You either believe in and test the math for yourself or you mooch the content for free and use someone else. However, having made over 15,000 trades in the past few years, I can tell you the math is spot on. I now consider myself a smart and engaged customer, who understand the value and rarely needs their help. In fact, the only time I engage them is because of a platform bug, or when I spot a future need. I (we?) challenge them as much as they challenge us and the value for value proposition is obvious for both of us, no sales or customer success teams required. The owners of both TastyTrade and TastyWorks participate in the customer engagement process at a massive scale unseen anywhere else on the Internet.

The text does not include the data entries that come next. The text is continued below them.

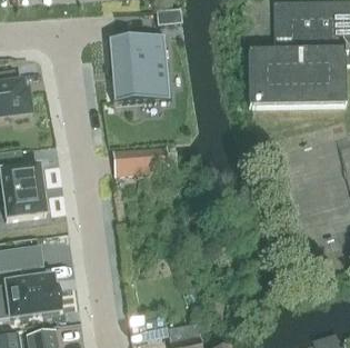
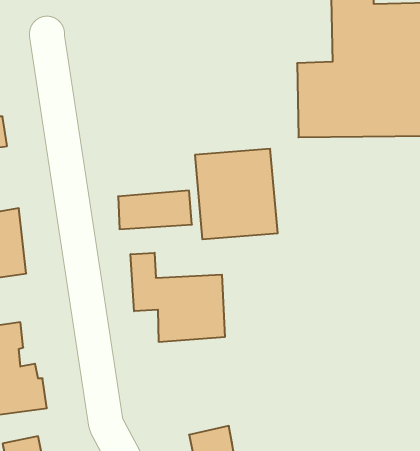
building: [107,33,169,101] -> [195,149,278,239]
building: none -> [131,253,225,342]

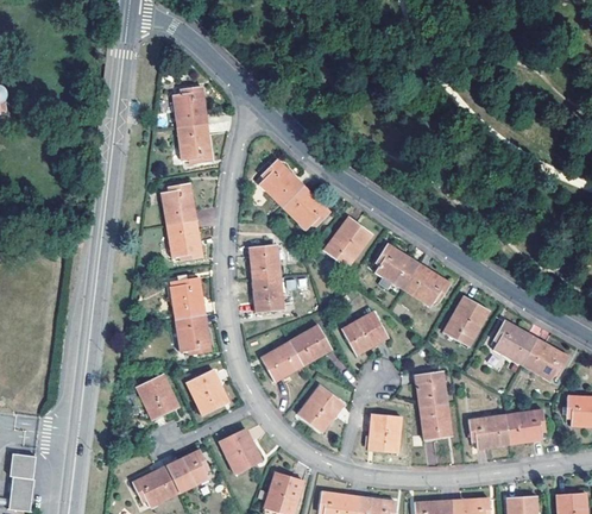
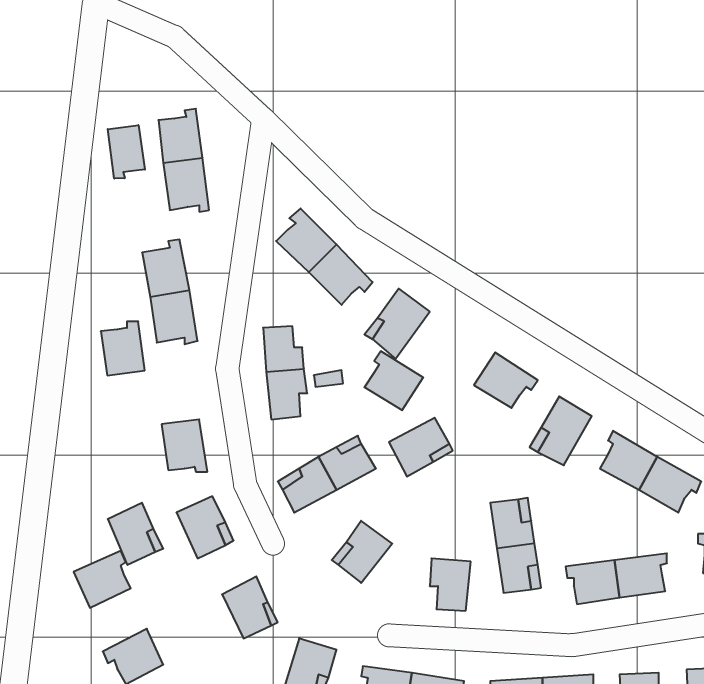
building: none -> [108,125,145,179]
building: [376,245,418,288] -> [364,351,423,410]
building: [171,277,203,316] -> [101,321,145,375]
building: [165,450,207,491] -> [74,551,131,608]

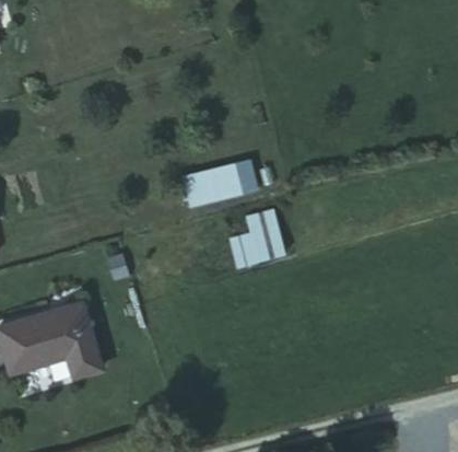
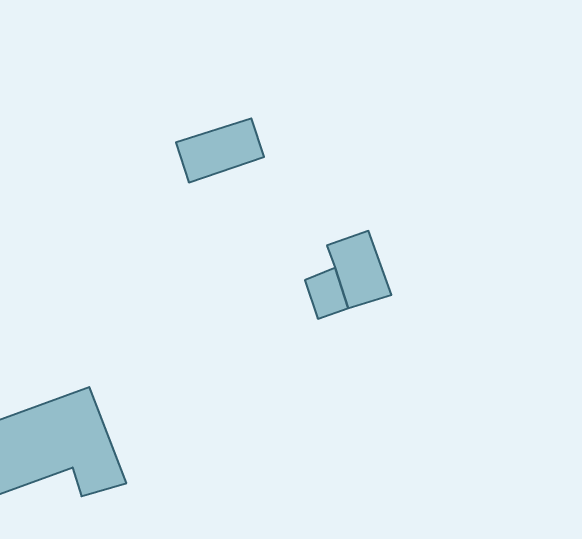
building: [185,167,243,207] -> [176,118,264,182]

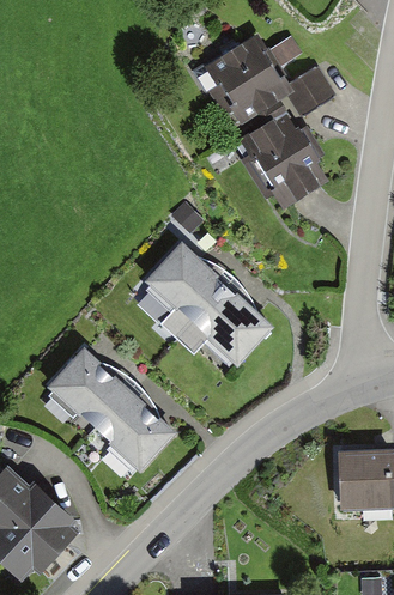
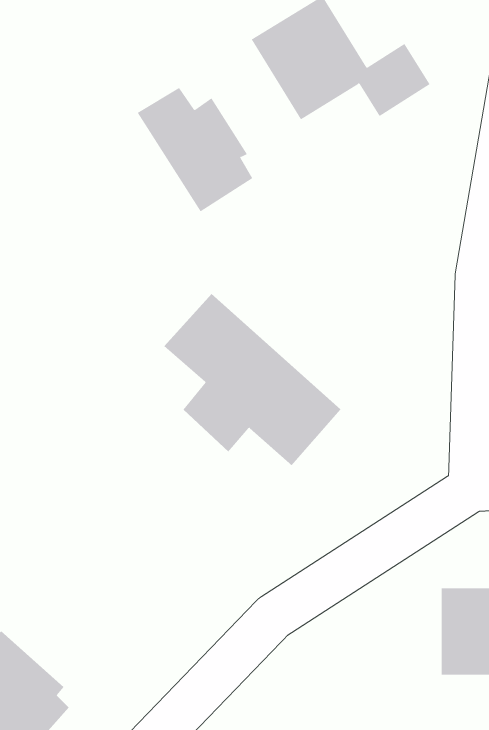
building: [240,120,321,207] -> [137,87,253,212]
building: [44,344,175,472] -> none

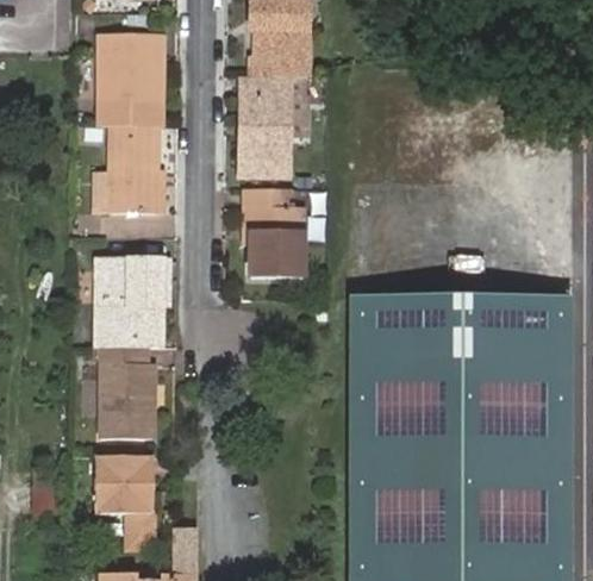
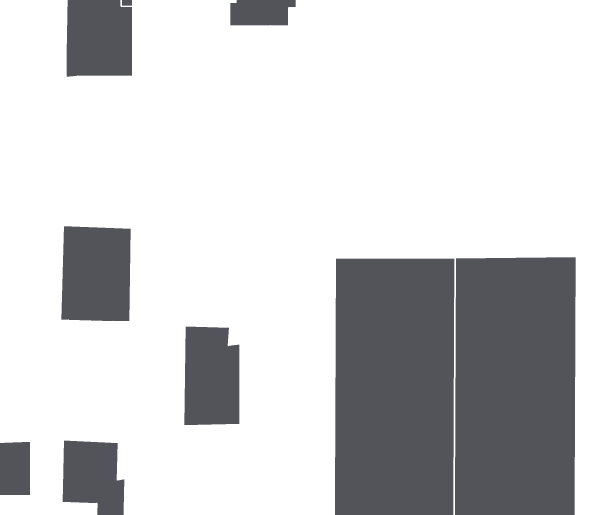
building: [241,77,289,177] -> none
building: [111,124,158,211] -> none
building: [246,189,304,279] -> none
building: [101,349,154,441] -> [183,326,240,426]

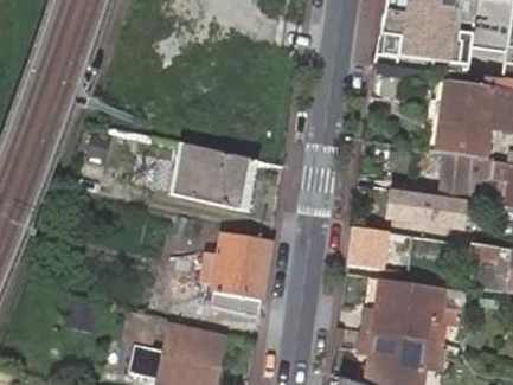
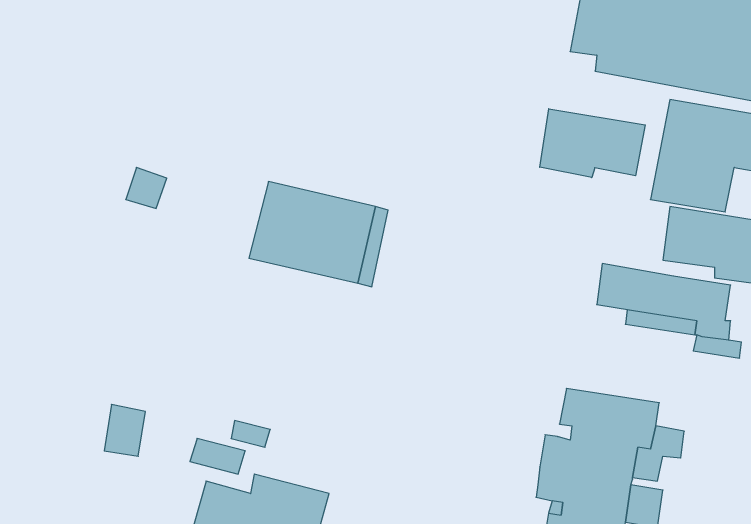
building: none -> [540,109,645,178]
building: [347,224,390,269] -> none
building: [194,229,268,326] -> none

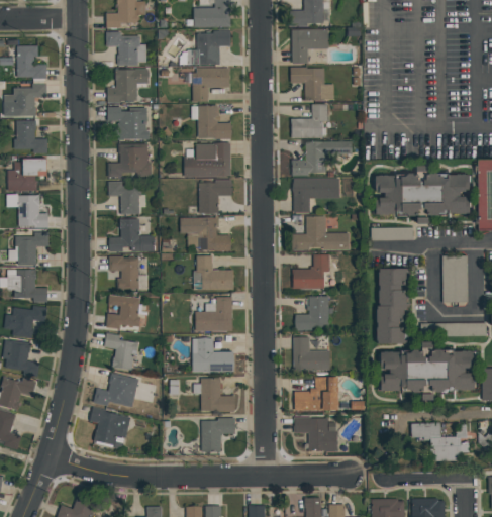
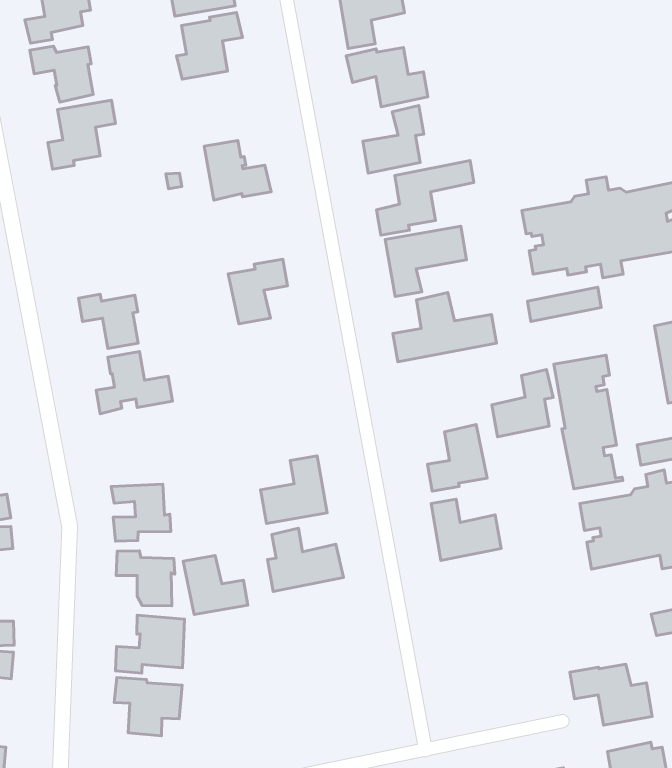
building: [193,68,229,102] -> none
building: [107,107,149,140] -> none
building: [185,143,230,178] -> none
building: [107,144,151,178] -> none
building: [180,218,231,251] -> none
building: [293,254,329,289] -> [492,369,553,437]
building: [193,255,233,290] -> none
building: [109,256,139,290] -> none
building: [294,377,338,411] -> none
building: [201,379,234,411] -> [183,556,248,615]
building: [294,417,337,451] -> [570,664,652,725]
building: [201,418,235,452] -> none

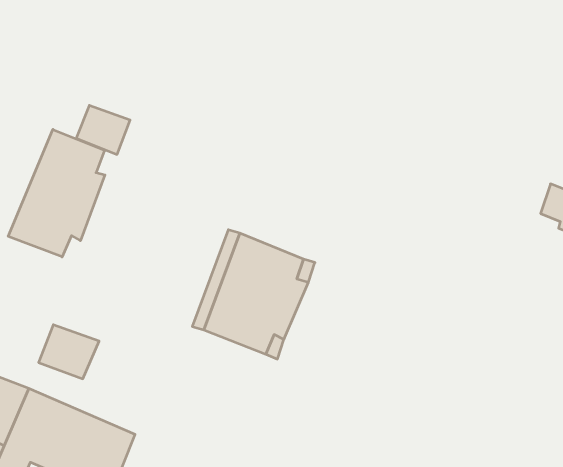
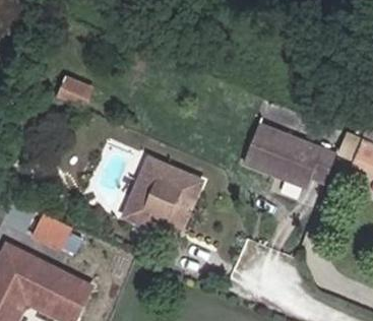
building: [8,129,105,257] -> none
building: none -> [239,119,334,187]

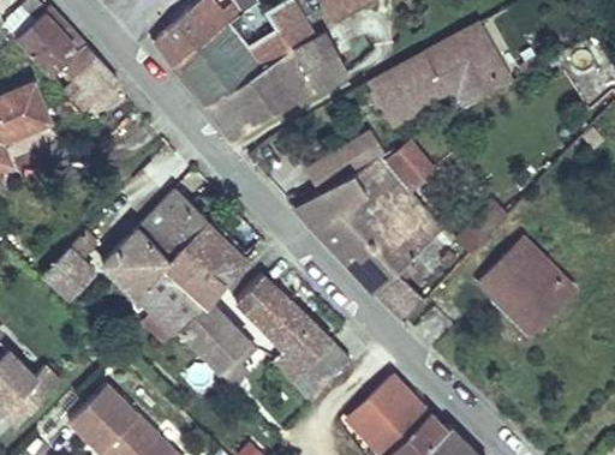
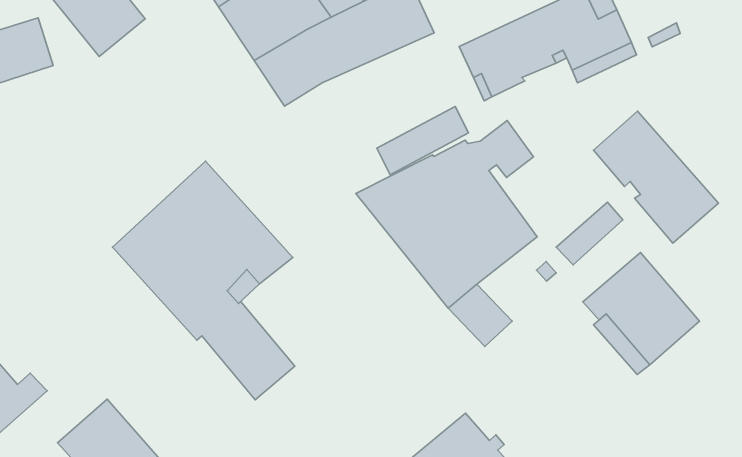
building: none -> [594,111,718,243]
building: [44,233,92,295] -> none
building: [237,275,348,399] -> none

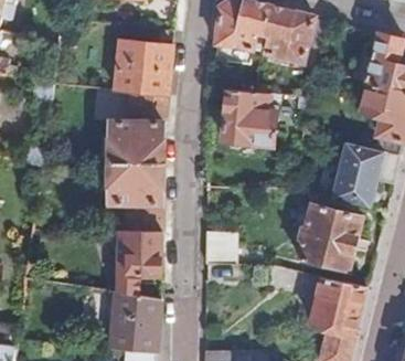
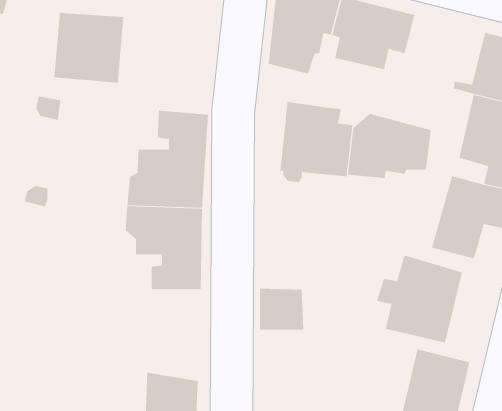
building: [116,43,170,97] -> [53,12,124,83]
building: none -> [348,113,431,179]
building: [116,231,160,278] -> none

How many security blogs do you read that have real, actionable takeaways at the end? Not just in the form of some intelligence indicators, but the thought process behind the tools you used to solve that problem? How many are written by senior level engineers who are deeply engaged at the platform level? How many end with; "like our shinny content? give us all your personal info so we can sell you something that's not intuitive for enough for you to understand on your own!". Like i've said before, i'm an intelligent human, Where's your Paypal button

Applied Research

You're smartest, highest level engineers should be actively engaging with the front lines. They should be writing in-depth, technical blogs every week, month, quarter. They should be observing what posts are gaining traction and what posts aren't. They should intuitively understand where they're customer's pain points are and adapting the technology to fix them.

They should also be going out of their way to challenge your customers and help them be better. They should be teaching your customers how to do what they do, so they can jump ahead to the harder problems. Every piece of content should have a take-away, either an FAQ, lesson learned or a tool. Something that acts like a cheap piece of marketing, articulating where the market is headed and what the value is.

Target and challenge your savvy customers and build your business model around that. Don't be afraid to fire the others… immediately, if not sooner. You'll for sure sacrifice short term growth, but for a pretty positive life experience.